Every line below that has "beach" in it should be copied.

*** Opening Data ***

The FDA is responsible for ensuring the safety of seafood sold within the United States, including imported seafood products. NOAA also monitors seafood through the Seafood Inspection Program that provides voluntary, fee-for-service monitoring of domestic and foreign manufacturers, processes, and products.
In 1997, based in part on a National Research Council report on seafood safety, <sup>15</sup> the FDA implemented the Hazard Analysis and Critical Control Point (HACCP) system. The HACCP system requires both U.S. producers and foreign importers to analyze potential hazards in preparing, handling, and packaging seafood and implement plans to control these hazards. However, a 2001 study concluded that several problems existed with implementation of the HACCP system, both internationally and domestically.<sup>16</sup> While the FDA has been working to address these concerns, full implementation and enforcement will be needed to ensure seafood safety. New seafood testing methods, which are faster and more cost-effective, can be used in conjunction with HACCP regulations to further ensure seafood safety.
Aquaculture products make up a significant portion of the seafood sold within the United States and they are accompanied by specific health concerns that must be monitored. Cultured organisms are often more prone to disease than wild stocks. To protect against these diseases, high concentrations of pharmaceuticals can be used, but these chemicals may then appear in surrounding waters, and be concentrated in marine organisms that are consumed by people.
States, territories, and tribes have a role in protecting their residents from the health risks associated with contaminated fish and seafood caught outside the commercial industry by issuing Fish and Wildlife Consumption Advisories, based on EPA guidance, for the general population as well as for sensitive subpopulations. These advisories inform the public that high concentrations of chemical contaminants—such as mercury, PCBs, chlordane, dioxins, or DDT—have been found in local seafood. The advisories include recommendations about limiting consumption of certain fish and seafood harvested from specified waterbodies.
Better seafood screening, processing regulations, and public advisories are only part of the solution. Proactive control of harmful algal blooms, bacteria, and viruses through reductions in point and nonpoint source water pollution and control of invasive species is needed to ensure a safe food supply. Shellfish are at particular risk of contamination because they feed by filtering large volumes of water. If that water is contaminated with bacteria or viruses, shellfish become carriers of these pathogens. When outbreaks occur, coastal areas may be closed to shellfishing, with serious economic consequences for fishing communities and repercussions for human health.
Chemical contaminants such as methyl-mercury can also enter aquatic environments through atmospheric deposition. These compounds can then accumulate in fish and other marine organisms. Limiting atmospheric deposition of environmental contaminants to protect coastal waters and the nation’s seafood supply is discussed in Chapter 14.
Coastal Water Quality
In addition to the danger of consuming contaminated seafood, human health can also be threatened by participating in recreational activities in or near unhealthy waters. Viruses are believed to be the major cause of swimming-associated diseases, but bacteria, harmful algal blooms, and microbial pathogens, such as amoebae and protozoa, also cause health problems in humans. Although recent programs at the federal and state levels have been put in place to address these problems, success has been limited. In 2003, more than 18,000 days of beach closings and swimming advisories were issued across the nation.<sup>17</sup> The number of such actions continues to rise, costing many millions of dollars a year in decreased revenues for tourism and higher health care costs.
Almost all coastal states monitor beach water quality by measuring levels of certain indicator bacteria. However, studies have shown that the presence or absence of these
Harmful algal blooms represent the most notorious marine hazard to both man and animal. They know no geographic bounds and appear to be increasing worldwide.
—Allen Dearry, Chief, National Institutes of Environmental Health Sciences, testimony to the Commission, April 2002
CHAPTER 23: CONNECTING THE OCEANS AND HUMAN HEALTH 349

*** Closing Data ***

• Completed task:
In addition to the danger of consuming contaminated seafood, human health can also be threatened by participating in recreational activities in or near unhealthy waters. Viruses are believed to be the major cause of swimming-associated diseases, but bacteria, harmful algal blooms, and microbial pathogens, such as amoebae and protozoa, also cause health problems in humans. Although recent programs at the federal and state levels have been put in place to address these problems, success has been limited. In 2003, more than 18,000 days of beach closings and swimming advisories were issued across the nation.<sup>17</sup> The number of such actions continues to rise, costing many millions of dollars a year in decreased revenues for tourism and higher health care costs.
Almost all coastal states monitor beach water quality by measuring levels of certain indicator bacteria. However, studies have shown that the presence or absence of these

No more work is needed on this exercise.